The first though that comes to mind when speaking with this year's Reggae Marathon winner, Kota Taniguchi, is how much every action he makes seems motivated by the desire to please others...his family, other members of his community, his friends.

Taniguchi, who hails from the Tottori Prefecture in Japan, attended Tokyo Agricultural University where he studied International Economics.

While there, he trained in athletics and after graduation was hired by a company that allowed him to train.Though he was eventually fired, Tanuiguchi was still in excellent shape and decided to try his legs at the marathon.

His ran his first marathon about two years ago, the Osaka Marathon and finished in a time of 2:44.00, excellent for a first try.

wonderful feeling

In March of the same year he ran another marathon and again won. The result so thoroughly pleased the locals that the 28-year-old hasn't been allowed to stop participating.

"More than anything else, seeing the pleased faces of those close to me, is such as wonderful feeling," he told The STAR via interpreter.

"The Tottori course is close to (my) home and the people have a very tight connection and it's a tight knit community and every year they prepare a big banner for (me) and it's just so big a difference," Taniguchi added.

Taniguchi, now a firefighter, switched careers for the same reason.

"I started thinking about what I could do as a profession and when I ran the marathon and made all the people around me close to me very happy. I started to think how can I please the people that are around me, what's the best thing I can do to please (them). I started thinking if something happens to all the people all around me what are the things I can do to help and in case of a fire, or if somebody collapses, what can I do to help," he explained.

The feeling of appreciation is mutual though as the athlete doesn't believe he could win a race without support from his community.

"I don't believe that I won the marathon by myself.

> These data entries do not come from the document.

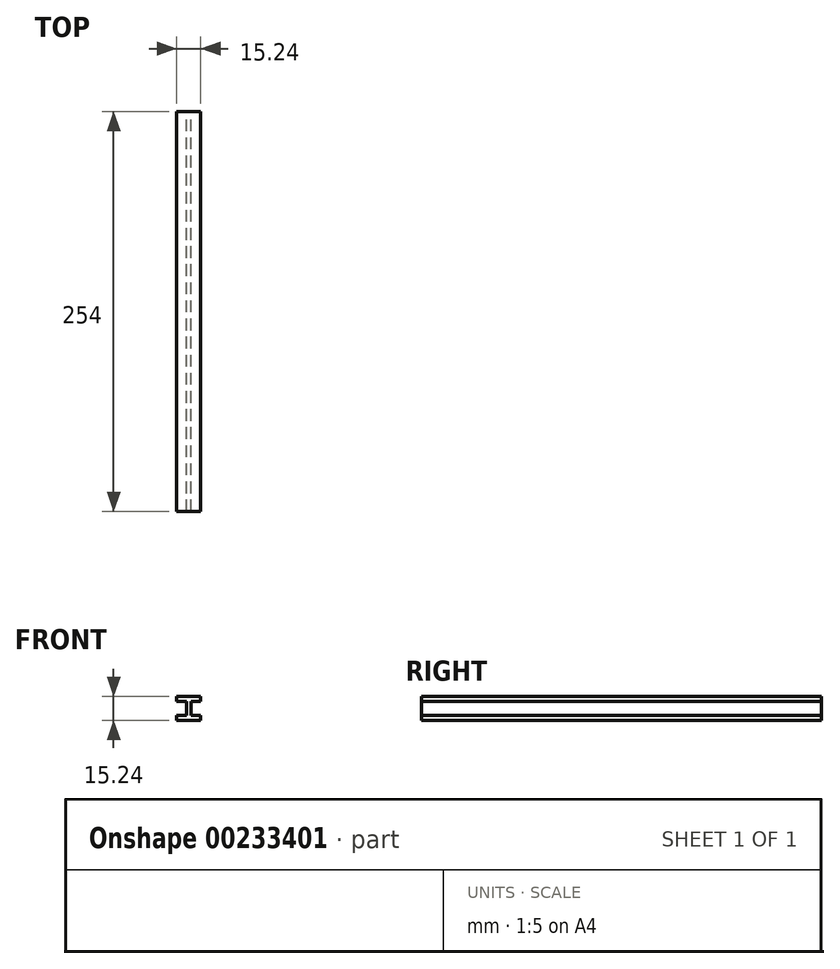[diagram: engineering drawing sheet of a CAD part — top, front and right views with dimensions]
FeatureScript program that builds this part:
annotation { "Feature Type Name" : "Feature", "Feature Type Description" : "" }
export const myFeature = defineFeature(function(context is Context, id is Id, definition is map)
    precondition{}
    {
        {
            var Q0;
            Q0=qCreatedBy(makeId("Front.planeOp"),FACE);
            var sketch = newSketch(context, id + "F0", { "sketchPlane" : qUnion([Q0])});
            skLineSegment(sketch, "E0", {"start": v(0, 0) * mm, "end": v(-1.52, 0) * mm});
            skLineSegment(sketch, "E1", {"start": v(-1.52, 0) * mm, "end": v(-1.52, 4.57) * mm});
            skLineSegment(sketch, "E2", {"start": v(-1.52, 4.57) * mm, "end": v(-7.62, 4.57) * mm});
            skLineSegment(sketch, "E3", {"start": v(-7.62, 4.57) * mm, "end": v(-7.62, 7.62) * mm});
            skLineSegment(sketch, "E4", {"start": v(-7.62, 7.62) * mm, "end": v(0, 7.62) * mm});
            skLineSegment(sketch, "E5", {"start": v(0, 7.62) * mm, "end": v(0, 0) * mm});
            skSolve(sketch);
        }
        {
            var Q0;
            Q0 = qSketchRegion(id + "F0", true);
            extrude(context, id + "F1", {"entities" : qUnion([Q0]), "depth" : 254 * mm});
        }
        {
            var Q0;
            Q0=makeQuery(id+"F1.opExtrude","SWEPT_BODY",BODY,{"disambiguationData":[OSD([sQuery(id+"F0.wireOp",EDGE,"E0"),sQuery(id+"F0.wireOp",EDGE,"E1"),sQuery(id+"F0.wireOp",EDGE,"E2"),sQuery(id+"F0.wireOp",EDGE,"E3"),sQuery(id+"F0.wireOp",EDGE,"E4"),sQuery(id+"F0.wireOp",EDGE,"E5")])]});
            var Q1;
            Q1=makeQuery(id+"F1.opExtrude","SWEPT_FACE",FACE,{"disambiguationData":[OSD([sQuery(id+"F0.wireOp",EDGE,"E5")])]});
            mirror(context, id + "F2", {"operationType" : NewBodyOperationType.ADD, "entities" : qUnion([Q0]), "mirrorPlane" : qUnion([Q1])});
        }
        {
            var Q0;
            Q0=makeQuery(id+"F1.opExtrude","SWEPT_BODY",BODY,{"disambiguationData":[OSD([sQuery(id+"F0.wireOp",EDGE,"E0"),sQuery(id+"F0.wireOp",EDGE,"E1"),sQuery(id+"F0.wireOp",EDGE,"E2"),sQuery(id+"F0.wireOp",EDGE,"E3"),sQuery(id+"F0.wireOp",EDGE,"E4"),sQuery(id+"F0.wireOp",EDGE,"E5")])]});
            var Q1;
            {var subQ0=makeQuery(id+"F1.opExtrude","SWEPT_FACE",FACE,{"disambiguationData":[OSD([sQuery(id+"F0.wireOp",EDGE,"E0")])]});Q1=makeQuery(id+"F2.boolean.opBoolean","MERGE",FACE,{"derivedFrom":[subQ0,makeQuery(id+"F2.opPattern","COPY",FACE,{"derivedFrom":subQ0,"instanceName":"1"})]});}
            mirror(context, id + "F3", {"operationType" : NewBodyOperationType.ADD, "entities" : qUnion([Q0]), "mirrorPlane" : qUnion([Q1])});
        }
    });
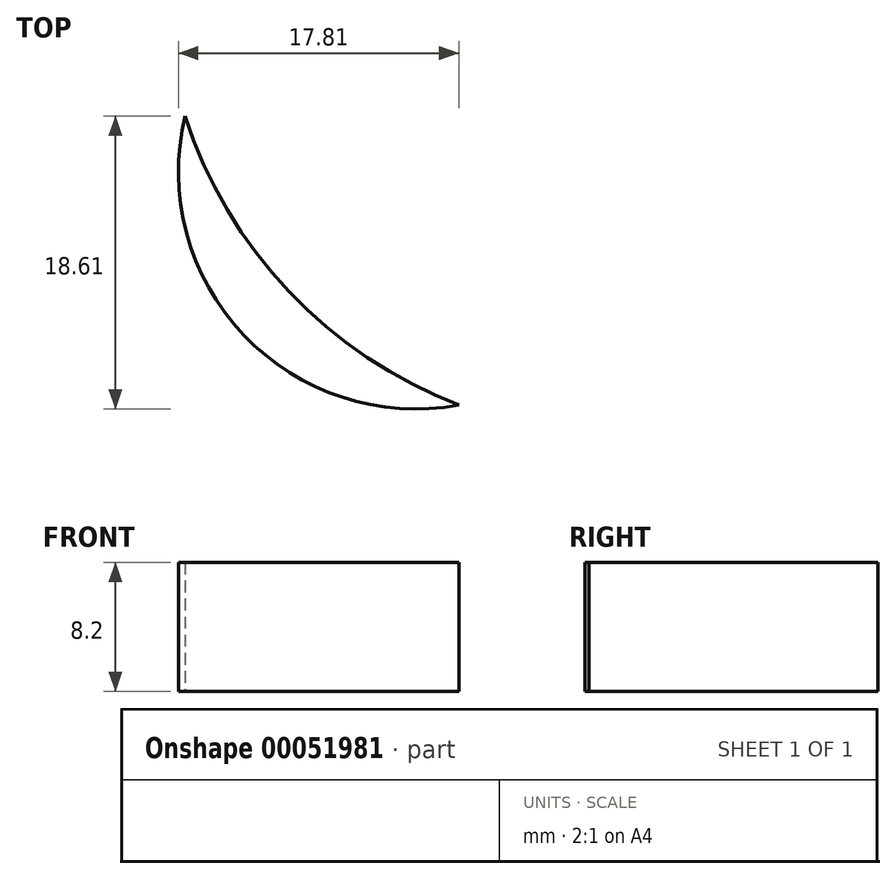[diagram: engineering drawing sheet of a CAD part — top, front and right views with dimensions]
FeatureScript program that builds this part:
annotation { "Feature Type Name" : "Feature", "Feature Type Description" : "" }
export const myFeature = defineFeature(function(context is Context, id is Id, definition is map)
    precondition{}
    {
        {
            var Q0;
            Q0=qCreatedBy(makeId("Top.planeOp"),FACE);
            var sketch = newSketch(context, id + "F0", { "sketchPlane" : qUnion([Q0])});
            skArc(sketch, "E0", {"start": v(-55.72, 29.15) * mm, "mid": v(-52, 15.25) * mm, "end": v(-38.33, 10.79) * mm});
            skArc(sketch, "E1", {"start": v(-55.72, 29.15) * mm, "mid": v(-49.1, 18) * mm, "end": v(-38.33, 10.79) * mm});
            skSolve(sketch);
        }
        {
            var Q0;
            Q0 = qSketchRegion(id + "F0", true);
            extrude(context, id + "F1", {"entities" : qUnion([Q0]), "depth" : 8.2 * mm});
        }
    });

I couldn't have won without the support my family gave me and the cooperation through the people from my workplace," he said.

The Japanese came to Jamaica as part of an exchange between the Westmoreland municipal government and the Tottori prefecture. It was his trip outside Japan and after traveling for two days, won the marathon in Negril in a time of 2:38.49.

The plan is for the local winner of the Reggae Marathon to travel to Tottori at a later date to compete in a marathon there.

very difficult

Running in Jamaica is a lot different than running back home in Japan.

"It's very hot here (Jamaica). Before running all I thought about was how beautiful the ocean and how wonderful the nature and the environment of Jamaica was. Then when I began running I began noticing that the temperature here is extremely hot and that he reggae marathon was very difficult for me. The reggae music helped me get through the ordeal," he said.

Meanwhile, Taniguchi says he will continue running as long as he can continue to make others happy.

"As long as I can continue making people in my region pleased with my performance in the marathon then I'll continue coming out. If they don't mind what my performance is like, even if I get slower, then I guess I'll just keep on participating in marathons," he concluded.